2. We hold McNeil's argument that the trial court erred when it allowed the admission of State's Exhibit 18 is not preserved for appellate review. See State v. Sweet, 374 S.C. 1, 5, 647 S.E.2d 202, 205 (2007) ("To properly preserve an issue for review there must be a contemporaneous objection that is ruled upon by the trial court."). We also hold the trial court did not abuse its discretion when it allowed the admission of State's Exhibit 21 because it was probative and was not needlessly cumulative. Phillips, 430 S.C. at 340, 844 S.E.2d at 662 ("We review a trial court's decision to admit or exclude evidence under a deferential standard for an abuse of discretion."); Rule 403, SCRE ("Although relevant, evidence may be excluded if its probative value is substantially outweighed by . . . considerations of undue delay, waste of time, or needless presentation of cumulative evidence.").

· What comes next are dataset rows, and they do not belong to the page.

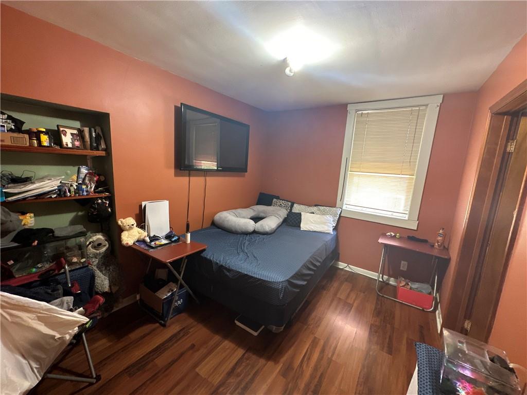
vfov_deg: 85.7
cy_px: 198
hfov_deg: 102.1
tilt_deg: -11.2
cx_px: 264
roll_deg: -3.1
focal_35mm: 14
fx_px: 213
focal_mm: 2.22
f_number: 2.2
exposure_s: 1/40
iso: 500
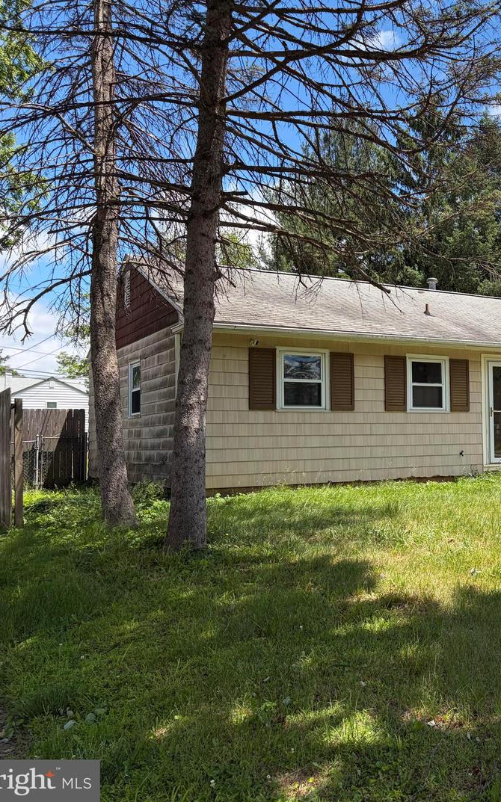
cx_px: 507
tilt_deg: +3.1
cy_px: 399
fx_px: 809
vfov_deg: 52.8
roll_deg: +0.9
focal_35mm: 37
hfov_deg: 31.7
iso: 50
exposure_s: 1/2364
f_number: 1.6
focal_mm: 5.96
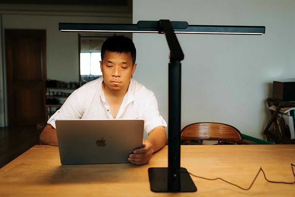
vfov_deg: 37.9
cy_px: 98
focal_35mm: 35
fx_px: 287
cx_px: 148
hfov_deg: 54.4
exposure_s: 1/50
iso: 64
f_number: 3.2
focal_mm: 35
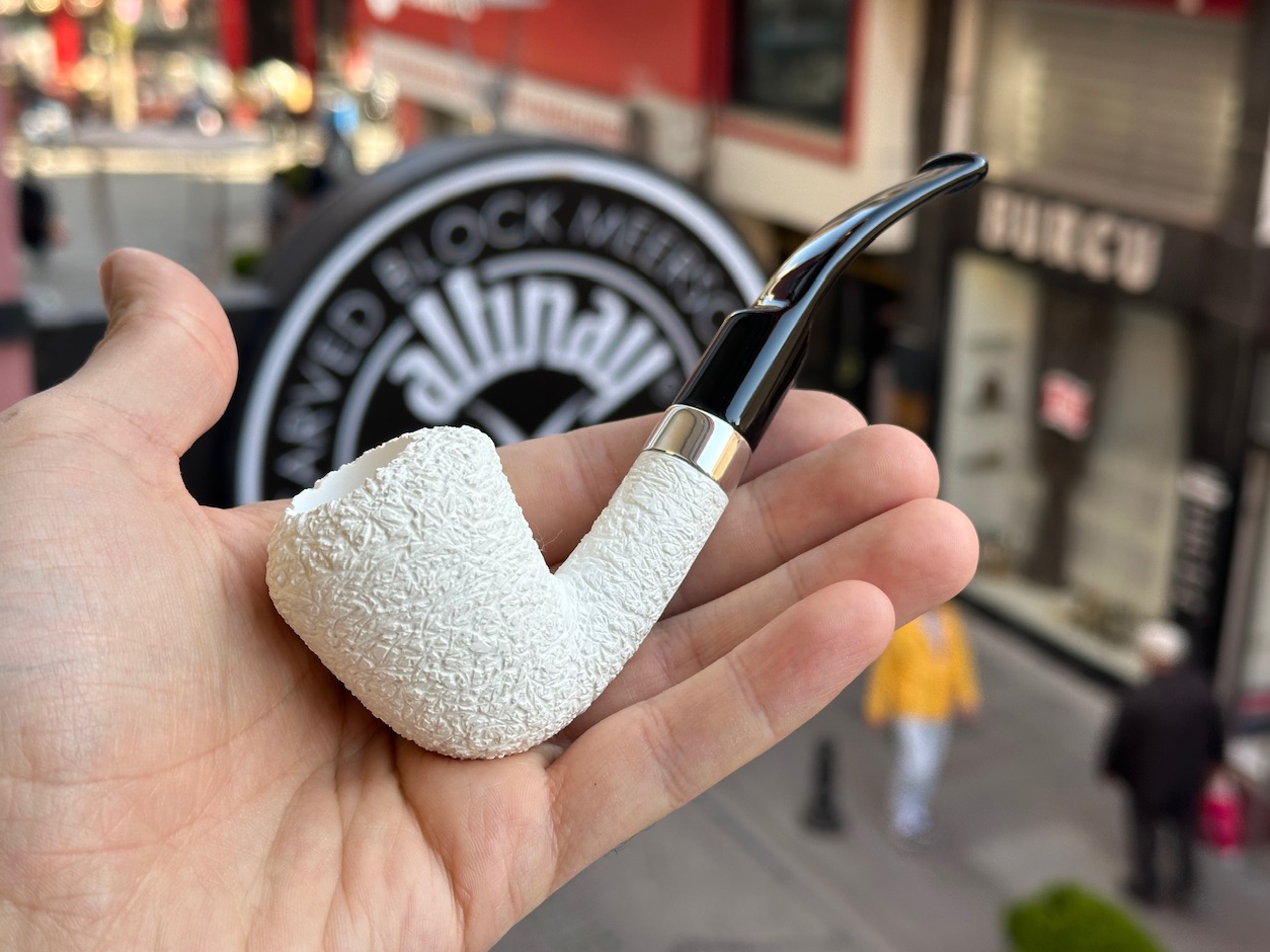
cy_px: 482
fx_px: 1797
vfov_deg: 29.7
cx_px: 625
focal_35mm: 49
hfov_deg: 38.9
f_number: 1.78
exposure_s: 1/417
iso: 64
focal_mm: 6.86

State's Exhibit 21 was probative because it corroborated Victim's testimony and expert testimony and was not needlessly cumulative because it was the only close-up photograph of Victim's eyeball injury on the day of the assault. See Gray, 408 S.C. at 610, 759 S.E.2d at 165 ("'Probative value' is the measure of the importance of [the evidence] to the outcome of a case" or "the weight that a piece of relevant evidence will carry in helping the trier of fact decide the issues."); State v. Nance, 320 S.C. 501, 508, 466 S.E.2d 349, 353 (1996) ("If the offered photograph serves to corroborate testimony, it is not an abuse of discretion to admit it.").
In addition, we hold that even if the admission of State's Exhibit 21 were error, it was harmless because the State had already admitted State's Exhibit 18 and the addition of Exhibit 21 did not affect the overall outcome at trial. See Collins, 409 S.C. at 537, 763 S.E.2d at 29 ("The harmless error rule generally provides that an error is harmless beyond a reasonable doubt if it did not contribute to the verdict obtained."); Brown, 344 S.C. at 75, 543 S.E.2d at 554-55 ("Whether an error in the admission of evidence is harmless generally depends upon its materiality in relation to the case as a whole."); State v. Johnson, 298 S.C. 496, 499, 381 S.E.2d 732, 733 (1989) ("The admission of improper evidence is harmless where it is merely cumulative to other evidence."). State's Exhibits 18 and 21 were graphic, with each one providing a perspective of Victim's injury; however, the admission of State's Exhibit 21 did not have any likelihood of changing the result of the trial because it corroborated testimony offered by the State from both experts and Victim. See State v. Watts, 321 S.C. 158, 165, 467 S.E.2d 272, 277 (Ct. App. 1996) ("In applying the harmless error rule, the court must be able to declare the error had little, if any, likelihood of having changed the result of the trial and the court must be able to declare such belief beyond a reasonable doubt.").
We decide this case without oral argument pursuant to Rule 215, SCACR.
KONDUROS, GEATHERS, and TURNER, JJ., concur.